As far as athletic activities, I've never been one for team sports. I'm a competitive person and hate relying on the abilities of others to win. Which is why running works for me. It's solitary and unless I'm in a race, the only person I'm competing with is myself.

That said, I have never had any desire to run a marathon. For one thing, I quite like my toenails. For another, I find the idea of bloody nipples beyond grody. (And yes, I said grody.) But I get there are people out there that have an overwhelming desire to destroy their bodies, pulverizing their joints running mile after mile.

What I don't get is Paula Racliffe. If you're unfamiliar with her, she's the current world record holder for the women's marathon with a time of 2:15:25. That, in and of itself, is INSANE. However, even more insane is that Paula won the NYC marathon this past weekend only ten months after giving birth.

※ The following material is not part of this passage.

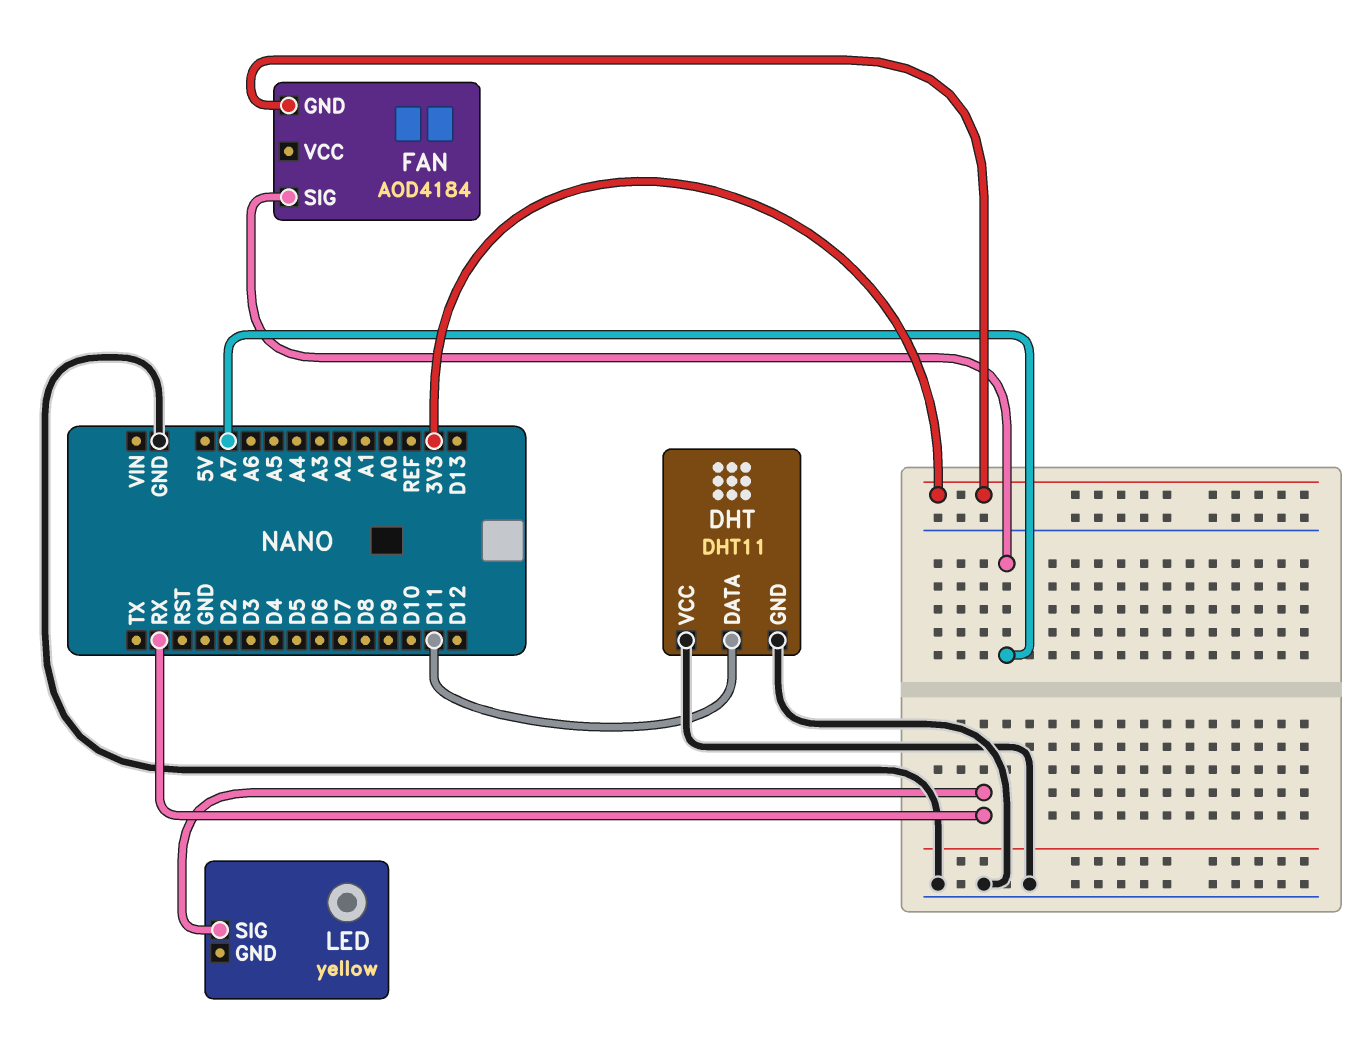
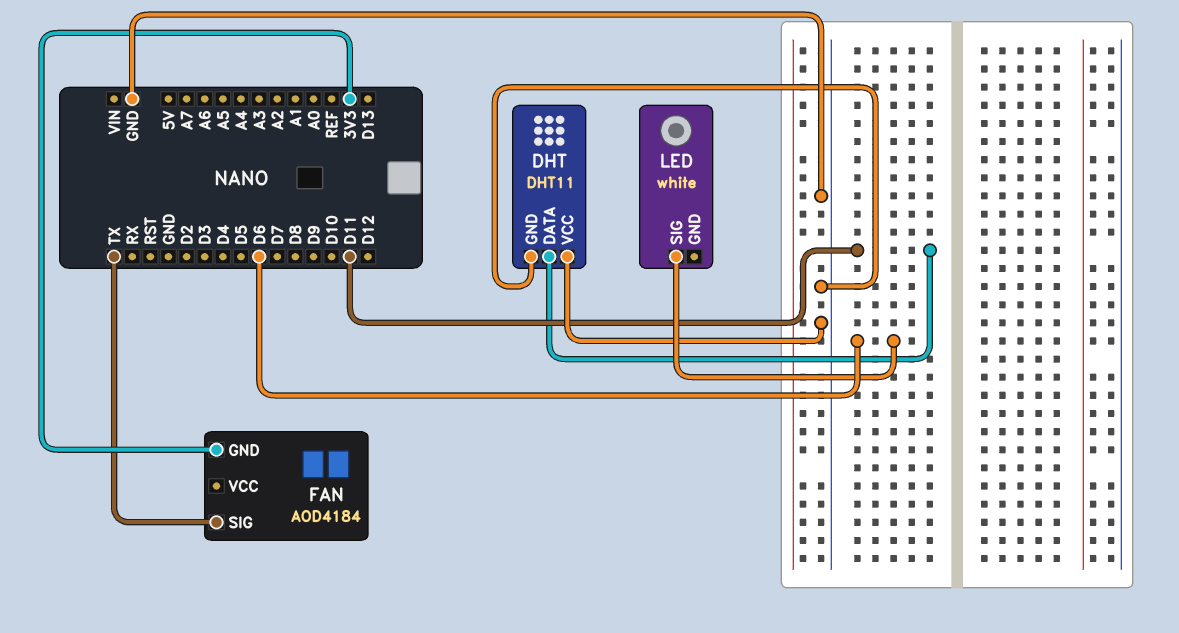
FAN pin SIG: A7 -> TX
LED: yellow -> white
LED pin SIG: RX -> D6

Now, I don't pretend to know what happens down there after birth. Nor do I ever hope I find out. But I have visited one friend in the hospital the day after she had her twins, and she was wearing a diaper. So I have to believe that beginning training twelve days after giving birth was a bad idea for all involved - save maybe a dog running behind her.

Hey, Paula? Can we chat? You've just had a kid that you've hauled around for nine months, and then spent 27 hours expelling. You've been running your entire adult life. Take a break. Maybe just walk? Maybe jog lightly? Have you ever played Scrabble? I guarantee you a seven-letter word on a triple-word-score is every bit as much of a rush as winning a marathon.

More than that, you're making all of us look bad, Paula. You don't realize your own quest for athletic perfection just makes your fellow females look like fat, lazy assholes. And we resent you for that.

Okay, maybe other women don't resent her, but I do. And at the end of the day, my opinion is the only one that matters.

At least as far as this blog is concerned.